The artwork by Veronica and Andy Fish is a delight. The layout of the issue’s panels are interesting and varied, especially when it comes to the portrayal magic. At one point, we see a close-up of a spell Sabrina casts on a bully, which is shown in a little pink “magic” bubble in the corner of a larger panel. There are several little touches like this that keep the book visually interesting, even in the scenes where nothing supernatural is occurring, which I applaud.

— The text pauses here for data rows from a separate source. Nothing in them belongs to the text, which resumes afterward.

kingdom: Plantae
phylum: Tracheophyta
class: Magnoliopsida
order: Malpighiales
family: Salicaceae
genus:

In addition to the magical elements being beautifully realized, all of the characters have distinct looks and fashion sense, not to mention wonderfully expressive faces. You get a feel for everyone’s personalities right out of the gate, regardless of the amount of dialogue they’re given. The supporting cast is already an interesting bunch, even when you remove the talking cat from the equation. If anything, this is already the most personality Harvey has ever been shown to have in any version of Sabrina (and he’s only on, like, three pages)!
Speaking of personalities, I certainly hope there’s more to mean girl Radka’s personality than the one-dimensional bully we get in this first issue. (I’m sure there is; I’m getting major “Pizzazz from the Misfits” vibes from Radka, in the best possible ways.)
While it doesn’t give readers much in the way of backstory, this issue’s confident pacing and tone still serve as an excellent introduction to the world of Sabrina. Sure, there are a few lines of exposition about Sabrina’s upbringing and Salem’s status as a former warlock. However, much in the same way Buffy the Vampire Slayer handled its pilot episode, most of this first issue is just about dropping Sabrina into the relatable circumstances of a crappy first day at a new school.
Sabrina doesn’t know who to trust, where to go, or how to act, just like any of us being thrust into an unknown new status quo. It’s one of the most overwhelming aspects of being a teenager, and even though Sabrina handles it like a boss (at least outwardly), we can still completely relate to her uncertainty.
This was a fantastic first issue. Even as a longtime fan of the characters, this is the most fun I’ve had reading an Archie-related comic book since the man series was relaunched by Waid and Staples back in 2015. Even if you’re only familiar with Sabrina and company from the Netflix series or the Melissa Joan Hart-starring sitcom, this issue is still worth a look.
If you love the character, introspective teen comedies, lighthearted fantasy, or a little dash of horror, pick this one up. Sabrina the Teenage Witch has something for everyone (even mortals).